It’s been rumored lately that Nintendo will cut the Wii’s price from $250 to $200 some time this month. That wouldn’t be a surprising maneuver, as Sony and Microsoft have recently tinkered with their own home console pricing.
But at first, I laughed off the news. Nintendo doesn’t even have a killer app for the holidays, I thought to myself, wondering whether a measly $50 price cut would really help juice the lead between the Wii and its competitors.
Then again, I initially forgot about Mario.
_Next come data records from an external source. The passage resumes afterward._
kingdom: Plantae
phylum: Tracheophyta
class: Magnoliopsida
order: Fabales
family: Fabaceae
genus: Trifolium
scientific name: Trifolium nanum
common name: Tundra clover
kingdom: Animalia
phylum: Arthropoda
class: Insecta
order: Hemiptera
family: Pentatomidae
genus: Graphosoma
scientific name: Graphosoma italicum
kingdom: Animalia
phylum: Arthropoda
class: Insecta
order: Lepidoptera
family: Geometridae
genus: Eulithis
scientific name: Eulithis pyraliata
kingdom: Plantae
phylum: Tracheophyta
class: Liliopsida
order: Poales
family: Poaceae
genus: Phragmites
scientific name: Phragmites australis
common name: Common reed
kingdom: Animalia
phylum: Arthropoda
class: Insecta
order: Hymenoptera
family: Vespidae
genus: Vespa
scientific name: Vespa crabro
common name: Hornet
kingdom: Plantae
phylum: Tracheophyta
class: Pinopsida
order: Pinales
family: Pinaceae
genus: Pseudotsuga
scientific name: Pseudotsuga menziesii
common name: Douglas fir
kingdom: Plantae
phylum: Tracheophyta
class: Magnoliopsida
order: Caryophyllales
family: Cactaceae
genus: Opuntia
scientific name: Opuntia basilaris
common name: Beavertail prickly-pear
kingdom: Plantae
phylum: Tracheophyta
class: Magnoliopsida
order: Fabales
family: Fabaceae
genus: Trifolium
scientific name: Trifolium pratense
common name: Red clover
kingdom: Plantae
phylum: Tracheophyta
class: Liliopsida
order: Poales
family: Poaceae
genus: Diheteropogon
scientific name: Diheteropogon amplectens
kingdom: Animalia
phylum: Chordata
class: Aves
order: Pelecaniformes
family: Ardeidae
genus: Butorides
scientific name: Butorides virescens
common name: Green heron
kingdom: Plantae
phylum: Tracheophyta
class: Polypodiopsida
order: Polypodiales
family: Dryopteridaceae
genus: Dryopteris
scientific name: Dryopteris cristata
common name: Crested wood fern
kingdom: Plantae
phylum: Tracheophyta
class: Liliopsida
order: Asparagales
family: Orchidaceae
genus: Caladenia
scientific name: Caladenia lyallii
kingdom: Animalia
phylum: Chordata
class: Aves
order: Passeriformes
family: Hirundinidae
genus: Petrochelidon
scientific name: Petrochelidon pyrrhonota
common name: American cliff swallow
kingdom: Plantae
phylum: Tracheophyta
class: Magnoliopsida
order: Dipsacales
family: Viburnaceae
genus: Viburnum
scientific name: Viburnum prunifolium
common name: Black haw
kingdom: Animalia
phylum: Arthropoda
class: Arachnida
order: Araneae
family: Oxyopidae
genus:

Confession: I’ve had enough of Mario ever since 2007’s Super Mario Galaxy — hailed by critics as nothing short of perfection. In my eyes, Mario 64 was the last game to bring with it a sense of magic, so either I simply grew out of Mario, or Nintendo dropped the ball. Either way, after 20-plus years of playing video games, I approached Galaxy with a “been there, done that” mindset, and the game didn’t sway me.
But I’m in the minority, and sometimes I lose sight of Mario’s enduring popularity. That’s why, when I looked at NPD’s August sales figures, I was shocked to see New Super Mario Bros., a Nintendo DS game that is 3 years old, hanging in 12th place for software sales. And that doesn’t count the number of people who bought a used copy of the game. The Nintendo DS was the top-selling console last month, at 552,900 units, and I’m sure many of those consumers chose New Super Mario Bros. as one of their first purchases.
Here’s the kicker: New Super Mario Bros. Wii is coming out in November. It’s essentially the same side-scrolling, 2D Mario game you’ve been playing for decades, but with up to four players at a time. The idea couldn’t bore me any more, but I know people will lap it up. Pair that with a Wii price cut, and Nintendo’s golden again.
I know, I said 2009 is the Year of the Playstation 3, and I still believe it, in that Sony will hit a major turning point this year. But Nintendo, which has reigned since the Wii debuted in 2006, isn’t going anywhere anytime soon.